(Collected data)
=== Begin Enclosure ===

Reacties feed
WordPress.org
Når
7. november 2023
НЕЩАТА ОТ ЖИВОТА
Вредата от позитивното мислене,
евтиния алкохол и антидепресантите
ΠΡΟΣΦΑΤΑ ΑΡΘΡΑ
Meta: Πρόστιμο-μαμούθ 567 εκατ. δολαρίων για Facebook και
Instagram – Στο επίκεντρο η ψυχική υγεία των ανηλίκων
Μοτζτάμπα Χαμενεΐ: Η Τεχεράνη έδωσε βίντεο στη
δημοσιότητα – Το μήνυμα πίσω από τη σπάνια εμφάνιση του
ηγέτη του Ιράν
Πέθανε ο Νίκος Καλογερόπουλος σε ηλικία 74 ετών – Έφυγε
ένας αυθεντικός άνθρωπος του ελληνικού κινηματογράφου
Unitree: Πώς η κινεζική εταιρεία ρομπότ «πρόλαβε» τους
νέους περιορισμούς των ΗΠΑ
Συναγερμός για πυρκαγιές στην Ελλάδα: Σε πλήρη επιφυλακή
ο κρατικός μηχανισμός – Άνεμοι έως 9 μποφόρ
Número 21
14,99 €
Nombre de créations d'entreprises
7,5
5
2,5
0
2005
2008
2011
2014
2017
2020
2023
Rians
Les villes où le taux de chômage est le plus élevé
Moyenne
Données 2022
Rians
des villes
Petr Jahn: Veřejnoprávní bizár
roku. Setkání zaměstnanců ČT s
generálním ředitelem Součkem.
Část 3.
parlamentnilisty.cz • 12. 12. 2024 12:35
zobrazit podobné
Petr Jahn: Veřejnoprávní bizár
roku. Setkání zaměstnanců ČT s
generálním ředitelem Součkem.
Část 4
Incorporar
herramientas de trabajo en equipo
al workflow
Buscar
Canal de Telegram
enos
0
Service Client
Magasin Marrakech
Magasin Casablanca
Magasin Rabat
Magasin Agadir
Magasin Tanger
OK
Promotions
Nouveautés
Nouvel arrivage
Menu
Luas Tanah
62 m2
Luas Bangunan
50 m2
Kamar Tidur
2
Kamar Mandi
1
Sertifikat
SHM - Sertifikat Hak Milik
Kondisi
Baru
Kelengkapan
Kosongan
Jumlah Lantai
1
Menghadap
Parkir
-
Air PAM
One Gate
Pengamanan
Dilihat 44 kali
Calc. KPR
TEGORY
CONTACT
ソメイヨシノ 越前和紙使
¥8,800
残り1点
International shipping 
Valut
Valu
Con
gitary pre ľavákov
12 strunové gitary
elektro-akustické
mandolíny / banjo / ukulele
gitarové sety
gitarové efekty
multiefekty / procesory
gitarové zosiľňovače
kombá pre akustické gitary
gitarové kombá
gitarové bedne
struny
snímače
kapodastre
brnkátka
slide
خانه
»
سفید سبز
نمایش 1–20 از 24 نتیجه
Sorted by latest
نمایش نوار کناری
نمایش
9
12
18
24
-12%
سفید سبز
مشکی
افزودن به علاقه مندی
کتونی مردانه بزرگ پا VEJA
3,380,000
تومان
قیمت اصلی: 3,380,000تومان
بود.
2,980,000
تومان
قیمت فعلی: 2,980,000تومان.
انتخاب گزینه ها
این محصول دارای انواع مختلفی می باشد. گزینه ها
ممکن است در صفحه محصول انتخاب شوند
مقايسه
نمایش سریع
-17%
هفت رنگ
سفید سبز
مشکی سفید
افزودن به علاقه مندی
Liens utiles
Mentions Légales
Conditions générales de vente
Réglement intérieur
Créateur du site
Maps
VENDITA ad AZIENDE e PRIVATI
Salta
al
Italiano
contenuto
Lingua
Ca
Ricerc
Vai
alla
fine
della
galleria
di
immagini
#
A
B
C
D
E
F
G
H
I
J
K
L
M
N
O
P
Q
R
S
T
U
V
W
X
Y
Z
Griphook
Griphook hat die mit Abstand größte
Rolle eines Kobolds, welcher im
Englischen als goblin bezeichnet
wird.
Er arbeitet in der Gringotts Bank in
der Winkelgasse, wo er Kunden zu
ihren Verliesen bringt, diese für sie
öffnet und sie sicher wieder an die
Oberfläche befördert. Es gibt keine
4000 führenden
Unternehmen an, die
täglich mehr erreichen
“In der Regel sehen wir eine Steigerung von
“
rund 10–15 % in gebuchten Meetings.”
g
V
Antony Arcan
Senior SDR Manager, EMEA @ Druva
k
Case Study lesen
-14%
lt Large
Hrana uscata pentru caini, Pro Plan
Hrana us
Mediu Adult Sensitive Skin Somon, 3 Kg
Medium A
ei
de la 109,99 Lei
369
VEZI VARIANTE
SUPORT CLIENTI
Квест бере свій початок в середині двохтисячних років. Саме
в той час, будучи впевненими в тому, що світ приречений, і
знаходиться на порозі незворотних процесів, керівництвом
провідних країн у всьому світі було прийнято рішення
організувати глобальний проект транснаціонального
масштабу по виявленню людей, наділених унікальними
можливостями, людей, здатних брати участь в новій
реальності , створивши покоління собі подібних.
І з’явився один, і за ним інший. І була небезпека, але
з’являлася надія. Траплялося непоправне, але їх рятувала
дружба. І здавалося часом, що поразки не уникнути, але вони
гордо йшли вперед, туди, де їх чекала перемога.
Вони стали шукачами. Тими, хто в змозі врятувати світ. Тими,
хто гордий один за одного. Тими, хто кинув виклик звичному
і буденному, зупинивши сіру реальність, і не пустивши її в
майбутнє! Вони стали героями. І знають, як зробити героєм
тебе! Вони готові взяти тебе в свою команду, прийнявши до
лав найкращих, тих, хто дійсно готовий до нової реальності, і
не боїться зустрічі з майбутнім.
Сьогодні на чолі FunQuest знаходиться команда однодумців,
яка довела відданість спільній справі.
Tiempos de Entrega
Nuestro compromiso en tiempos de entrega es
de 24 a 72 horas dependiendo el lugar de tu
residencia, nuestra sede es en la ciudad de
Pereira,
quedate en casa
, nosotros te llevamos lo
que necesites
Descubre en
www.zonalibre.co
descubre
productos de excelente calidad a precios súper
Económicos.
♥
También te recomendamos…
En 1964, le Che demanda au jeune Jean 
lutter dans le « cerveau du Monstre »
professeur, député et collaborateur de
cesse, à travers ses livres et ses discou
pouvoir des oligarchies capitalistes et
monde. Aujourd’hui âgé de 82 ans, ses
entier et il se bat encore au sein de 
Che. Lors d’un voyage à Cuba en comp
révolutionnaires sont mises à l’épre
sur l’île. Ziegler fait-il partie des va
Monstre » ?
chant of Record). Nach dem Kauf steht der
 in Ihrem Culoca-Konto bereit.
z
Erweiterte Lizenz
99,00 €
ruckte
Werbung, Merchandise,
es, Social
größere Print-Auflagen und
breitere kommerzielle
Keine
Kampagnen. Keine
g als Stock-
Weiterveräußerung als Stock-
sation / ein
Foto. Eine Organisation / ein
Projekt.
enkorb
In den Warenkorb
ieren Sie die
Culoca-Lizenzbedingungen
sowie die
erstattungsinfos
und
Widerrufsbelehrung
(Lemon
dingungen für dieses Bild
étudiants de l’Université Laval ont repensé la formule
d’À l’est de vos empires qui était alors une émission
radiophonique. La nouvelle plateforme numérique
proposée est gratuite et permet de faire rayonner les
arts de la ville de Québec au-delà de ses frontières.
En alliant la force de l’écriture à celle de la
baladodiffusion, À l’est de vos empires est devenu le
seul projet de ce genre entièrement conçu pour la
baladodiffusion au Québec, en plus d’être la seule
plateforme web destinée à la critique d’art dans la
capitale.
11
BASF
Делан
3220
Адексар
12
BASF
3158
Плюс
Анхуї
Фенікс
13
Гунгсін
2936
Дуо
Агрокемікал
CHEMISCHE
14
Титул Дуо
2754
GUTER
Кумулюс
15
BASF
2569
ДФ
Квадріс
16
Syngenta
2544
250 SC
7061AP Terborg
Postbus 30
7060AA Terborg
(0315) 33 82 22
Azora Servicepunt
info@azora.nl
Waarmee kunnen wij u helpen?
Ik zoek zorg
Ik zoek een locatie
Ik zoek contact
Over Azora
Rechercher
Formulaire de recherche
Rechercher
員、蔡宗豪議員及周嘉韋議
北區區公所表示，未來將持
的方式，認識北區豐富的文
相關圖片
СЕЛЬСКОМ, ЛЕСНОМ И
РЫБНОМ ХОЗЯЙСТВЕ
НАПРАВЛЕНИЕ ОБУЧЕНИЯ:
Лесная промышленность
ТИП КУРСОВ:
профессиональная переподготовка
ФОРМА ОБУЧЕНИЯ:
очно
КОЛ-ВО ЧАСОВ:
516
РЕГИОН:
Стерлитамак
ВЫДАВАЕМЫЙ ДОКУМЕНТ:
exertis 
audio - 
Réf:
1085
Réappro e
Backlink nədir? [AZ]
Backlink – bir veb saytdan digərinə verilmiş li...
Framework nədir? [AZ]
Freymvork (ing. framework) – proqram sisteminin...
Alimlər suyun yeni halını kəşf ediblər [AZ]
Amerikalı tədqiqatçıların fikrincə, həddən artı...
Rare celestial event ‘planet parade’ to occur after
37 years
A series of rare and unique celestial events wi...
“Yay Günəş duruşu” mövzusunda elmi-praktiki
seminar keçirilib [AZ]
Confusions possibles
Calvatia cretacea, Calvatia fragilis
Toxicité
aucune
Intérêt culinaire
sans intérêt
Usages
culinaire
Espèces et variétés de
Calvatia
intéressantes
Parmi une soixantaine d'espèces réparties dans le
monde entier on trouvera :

=== End Enclosure ===

Task to carry out — Turn every line from the start of the items through the line containing "Μοτζτάμπα Χαμενεΐ: Η" into a numbered list, leaving out any blank lines.

Finished exercise —
1. Reacties feed
2. WordPress.org
3. Når
4. 7. november 2023
5. НЕЩАТА ОТ ЖИВОТА
6. Вредата от позитивното мислене,
7. евтиния алкохол и антидепресантите
8. ΠΡΟΣΦΑΤΑ ΑΡΘΡΑ
9. Meta: Πρόστιμο-μαμούθ 567 εκατ. δολαρίων για Facebook και
10. Instagram – Στο επίκεντρο η ψυχική υγεία των ανηλίκων
11. Μοτζτάμπα Χαμενεΐ: Η Τεχεράνη έδωσε βίντεο στη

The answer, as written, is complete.